Editors note: “Spiritual leaders answer” is a weekly column inviting Kaua‘i religious and spiritual leaders to share their doctrine’s perspective on a suggested subject. Every Friday a topic is printed inviting a response. Thoughts or suggestions for future topics are always welcome. In recognition of Mahatma Gandhi’s Oct. 2 birthday, next week’s topic is on Peace. The topic at the end of the column is for the following week.
We were already into the last half of our trip’s budget and hit an area so expensive we were sure the next turn would be a U-turn back home. My daughter, sister Pam, and I, with some friends were on the Alaska Highway in an area so remote it made gas and food prices on Kaua‘i look like a bargain. A few hours of soaking at gorgeous hot springs lifted our spirits. We were so tempted to stay the night there in spite of the “No Camping.” But we felt compelled to drive on to find the right place.
We expected to find at least a turnout by the side of the road, but nothing felt right. Everyone else slept in the back while Pam and I kept each other awake singing camp songs as we drove over badly damaged highway — winding, bumpy, slow and difficult. It was pitch black out, not a soul on the road, and no place to stop. After 2 a.m. the road smoothed out and there it was: The rising moon glistened on a stunning river with a sandy beach just the other side of a bridge. Pam and I pitched a tent and giggled with delight at how grateful we were for our beautiful spot. We prayed the Lord’s Prayer together and then each prayed quietly with gratitude to God.
Before we went to sleep we shared our thoughts with each other. As chief cook and bottle-washer, I contemplated a thought from Mary Baker Eddy’s Christian Science church textbook, “Science and Health with Key to the Scriptures.”

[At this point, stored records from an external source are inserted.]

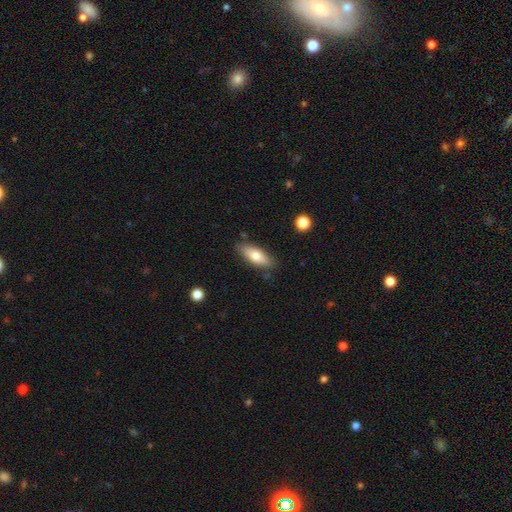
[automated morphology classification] Smooth or featured?
  - smooth: 71% *
  - featured or disk: 23%
  - star or artifact: 6%
How rounded?
  - in between: 69% *
  - cigar-shaped: 29%
  - round: 2%
Merging?
  - none: 83% *
  - minor disturbance: 13%
  - major disturbance: 2%
  - merger: 2%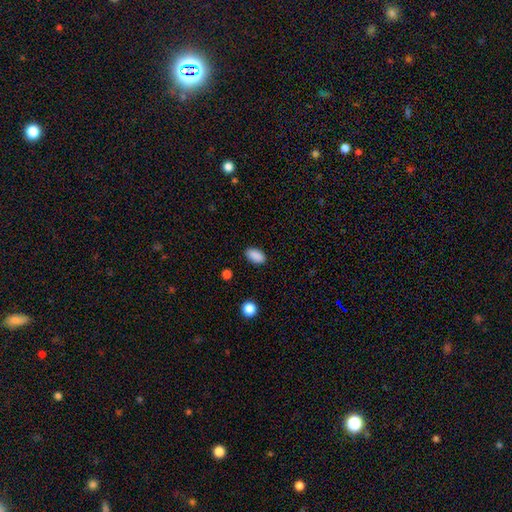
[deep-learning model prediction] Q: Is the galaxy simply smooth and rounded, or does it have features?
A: smooth — 89%.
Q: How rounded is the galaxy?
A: in between — 92%.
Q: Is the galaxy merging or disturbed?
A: none — 87%.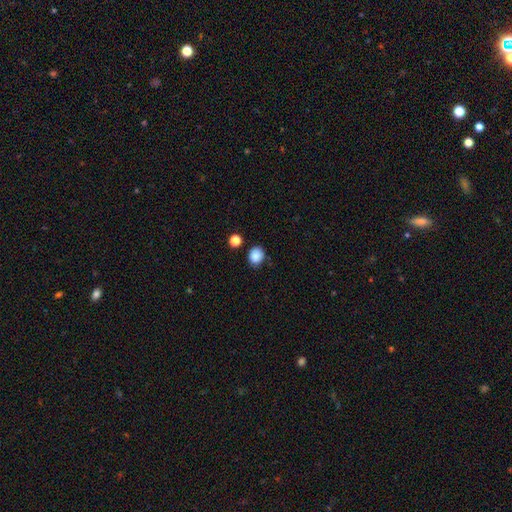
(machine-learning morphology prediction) smooth-or-featured: smooth: 87% | star or artifact: 10% | featured or disk: 4%
  how-rounded: round: 63% | in between: 36% | cigar-shaped: 1%
  merging: none: 79% | minor disturbance: 13% | merger: 4% | major disturbance: 3%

“Can God furnish a table in the wilderness? What cannot God do?” Pam thought about the disciples going fishing after Jesus’ crucifixion and how they didn’t catch anything. But Jesus said, “Cast your net on the right side and you will find the fish.” As Pam said later, it wasn’t about finding fish; they abandoned the fish and followed the Christ. What’s important isn’t the fish, but how we live expressing God.

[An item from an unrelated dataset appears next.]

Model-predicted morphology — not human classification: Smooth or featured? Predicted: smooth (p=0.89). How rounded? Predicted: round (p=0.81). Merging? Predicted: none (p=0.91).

The next morning Pam went out into the bushes and in the spirit of leaving a campground cleaner than when you found it, while picking up litter she found a large roll of worn and weathered money. She came back holding it high in the air shouting, “Look everyone. Manna from heaven!” It was more than enough to buy groceries and gas to get us through that difficult area.

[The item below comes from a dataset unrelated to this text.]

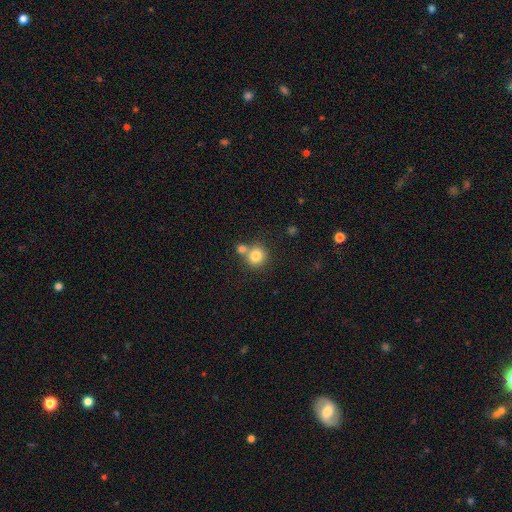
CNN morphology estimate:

Jesus said, “Repent. The kingdom of heaven is at hand.” Repent means literally to re-think — change your thinking. In our natural innocence and a lifetime of relying on God in all kinds of challenges, we had changed our thinking from fear and doubt, to acknowledging God’s presence with us and giggles of gratitude for it. We didn’t outline how God would work out our economic problem any more than we could outline how God would heal the global economy. But changing thought to know that the Christ is present with us all in every situation is a great start.
Science of Mind practitioner
There is one great presence. This presence may be called God, spirit, love, mind and so many more names. Our great presence has breathed life into every human being and has given us the greatest gift of all — our own mind. With this singular mind we have more power than we’ve ever realized. Just changing our mind about one thing can cause a huge change in life.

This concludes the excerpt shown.